[PROBLEM DETAILS] Whenever a picture appears, omit it, and set down everything else in the records exactly.

[RECORDS FOR THIS EXERCISE]
________________

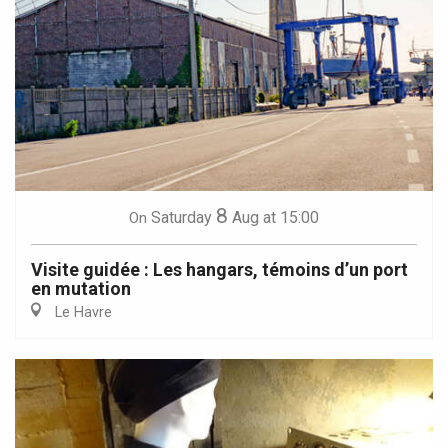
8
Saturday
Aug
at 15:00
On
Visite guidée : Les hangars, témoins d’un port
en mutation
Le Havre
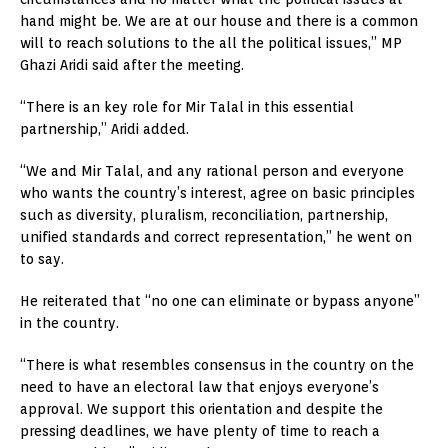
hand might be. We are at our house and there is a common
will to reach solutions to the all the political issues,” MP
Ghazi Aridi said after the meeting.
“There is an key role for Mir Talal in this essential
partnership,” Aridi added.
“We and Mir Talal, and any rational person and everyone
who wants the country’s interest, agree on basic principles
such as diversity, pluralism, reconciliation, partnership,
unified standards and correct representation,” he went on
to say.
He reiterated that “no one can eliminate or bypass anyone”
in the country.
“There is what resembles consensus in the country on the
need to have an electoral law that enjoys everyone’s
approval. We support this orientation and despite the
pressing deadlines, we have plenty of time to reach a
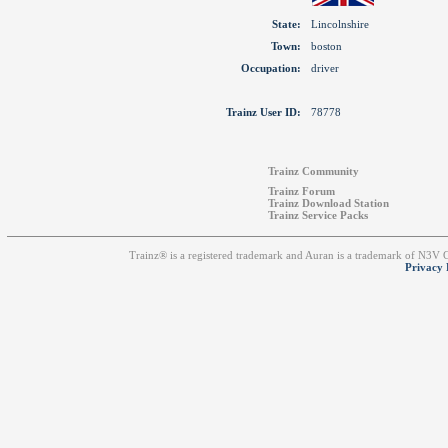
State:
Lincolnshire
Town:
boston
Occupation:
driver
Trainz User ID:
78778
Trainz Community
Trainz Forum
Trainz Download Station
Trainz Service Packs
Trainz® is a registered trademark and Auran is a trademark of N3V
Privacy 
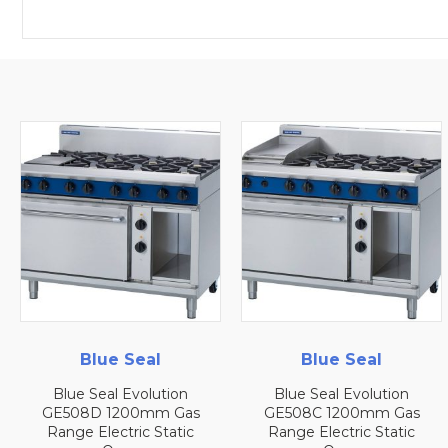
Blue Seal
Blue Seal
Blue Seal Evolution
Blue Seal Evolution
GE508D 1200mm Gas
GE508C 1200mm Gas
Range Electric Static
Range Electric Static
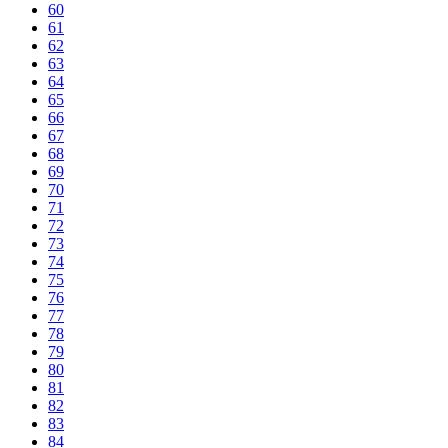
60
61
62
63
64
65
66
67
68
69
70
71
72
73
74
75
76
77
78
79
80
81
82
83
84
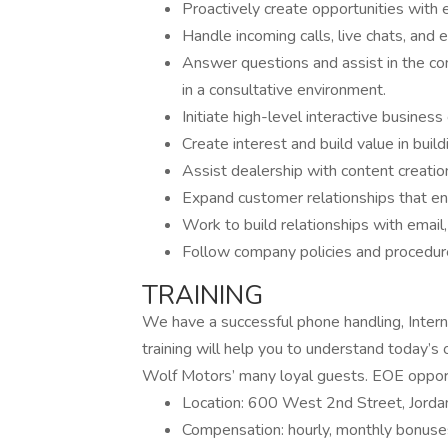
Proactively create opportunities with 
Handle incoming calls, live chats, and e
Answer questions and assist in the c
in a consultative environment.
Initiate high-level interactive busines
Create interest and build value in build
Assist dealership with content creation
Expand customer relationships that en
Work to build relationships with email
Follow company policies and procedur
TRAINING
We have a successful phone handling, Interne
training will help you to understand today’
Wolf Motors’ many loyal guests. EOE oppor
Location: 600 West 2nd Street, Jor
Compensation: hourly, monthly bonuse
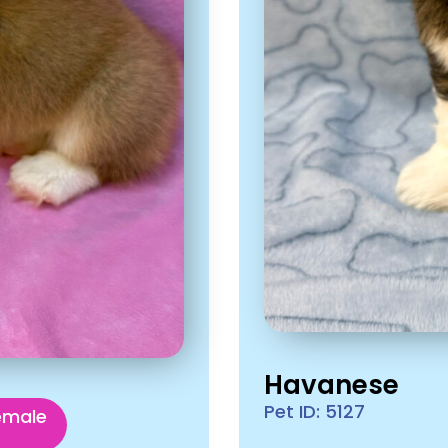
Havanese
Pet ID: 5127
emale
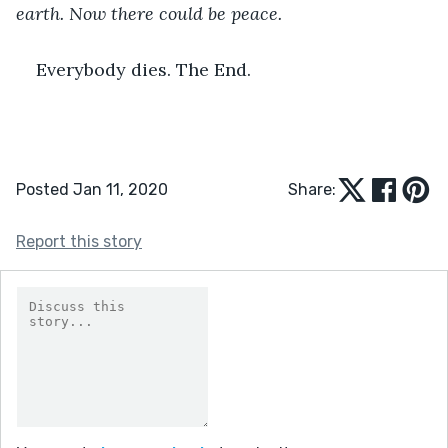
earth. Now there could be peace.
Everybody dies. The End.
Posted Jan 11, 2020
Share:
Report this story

________________

[FINISHED EXERCISE]
8
Saturday
Aug
at 15:00
On
Visite guidée : Les hangars, témoins d’un port
en mutation
Le Havre
hand might be. We are at our house and there is a common
will to reach solutions to the all the political issues,” MP
Ghazi Aridi said after the meeting.
“There is an key role for Mir Talal in this essential
partnership,” Aridi added.
“We and Mir Talal, and any rational person and everyone
who wants the country’s interest, agree on basic principles
such as diversity, pluralism, reconciliation, partnership,
unified standards and correct representation,” he went on
to say.
He reiterated that “no one can eliminate or bypass anyone”
in the country.
“There is what resembles consensus in the country on the
need to have an electoral law that enjoys everyone’s
approval. We support this orientation and despite the
pressing deadlines, we have plenty of time to reach a
State:
Lincolnshire
Town:
boston
Occupation:
driver
Trainz User ID:
78778
Trainz Community
Trainz Forum
Trainz Download Station
Trainz Service Packs
Trainz® is a registered trademark and Auran is a trademark of N3V
Privacy 
Blue Seal
Blue Seal
Blue Seal Evolution
Blue Seal Evolution
GE508D 1200mm Gas
GE508C 1200mm Gas
Range Electric Static
Range Electric Static
60
61
62
63
64
65
66
67
68
69
70
71
72
73
74
75
76
77
78
79
80
81
82
83
84
Proactively create opportunities with 
Handle incoming calls, live chats, and e
Answer questions and assist in the c
in a consultative environment.
Initiate high-level interactive busines
Create interest and build value in build
Assist dealership with content creation
Expand customer relationships that en
Work to build relationships with email
Follow company policies and procedur
TRAINING
We have a successful phone handling, Interne
training will help you to understand today’
Wolf Motors’ many loyal guests. EOE oppor
Location: 600 West 2nd Street, Jor
Compensation: hourly, monthly bonuse
Havanese
Pet ID: 5127
emale
earth. Now there could be peace.
Everybody dies. The End.
Posted Jan 11, 2020
Share:
Report this story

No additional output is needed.